▶ **Directions for this task**
The expected response is an exact repetition of every record, with images excluded.

▶ **Task inputs**
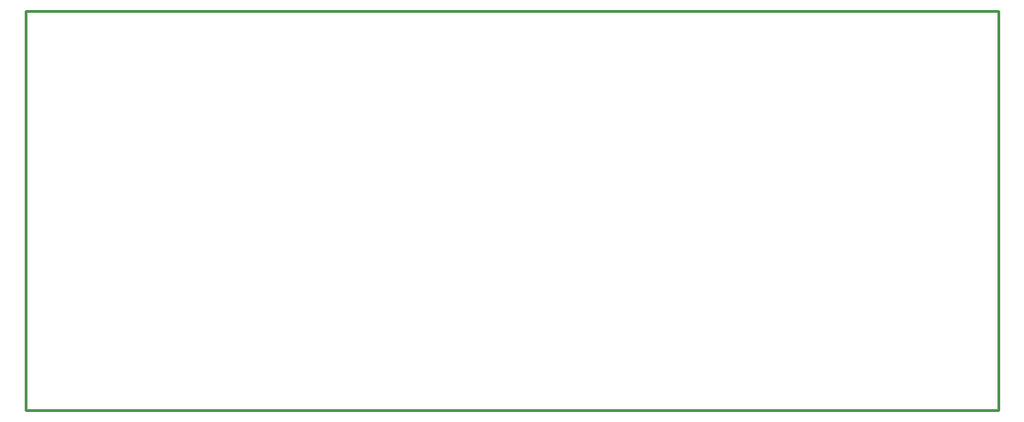
<source format=gko>
G04 Layer: BoardOutlineLayer*
G04 EasyEDA v6.5.29, 2023-07-14 15:37:15*
G04 db832162b2324ea39ecaeeaa3fe534e0,1e4d668faf9c44eeab1497739a8aa4b2,10*
G04 Gerber Generator version 0.2*
G04 Scale: 100 percent, Rotated: No, Reflected: No *
G04 Dimensions in millimeters *
G04 leading zeros omitted , absolute positions ,4 integer and 5 decimal *
%FSLAX45Y45*%
%MOMM*%

%ADD10C,0.2540*%
D10*
X12499Y12499D02*
G01*
X9012471Y12499D01*
X12499Y3712491D02*
G01*
X12499Y12499D01*
X9012506Y12499D02*
G01*
X9012506Y3712491D01*
X9012506Y3712504D02*
G01*
X12537Y3712504D01*

%LPD*%
M02*

</source>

▶ **Exercise result**
<source format=gko>
G04 Layer: BoardOutlineLayer*
G04 EasyEDA v6.5.29, 2023-07-14 15:37:15*
G04 db832162b2324ea39ecaeeaa3fe534e0,1e4d668faf9c44eeab1497739a8aa4b2,10*
G04 Gerber Generator version 0.2*
G04 Scale: 100 percent, Rotated: No, Reflected: No *
G04 Dimensions in millimeters *
G04 leading zeros omitted , absolute positions ,4 integer and 5 decimal *
%FSLAX45Y45*%
%MOMM*%

%ADD10C,0.2540*%
D10*
X12499Y12499D02*
G01*
X9012471Y12499D01*
X12499Y3712491D02*
G01*
X12499Y12499D01*
X9012506Y12499D02*
G01*
X9012506Y3712491D01*
X9012506Y3712504D02*
G01*
X12537Y3712504D01*

%LPD*%
M02*

</source>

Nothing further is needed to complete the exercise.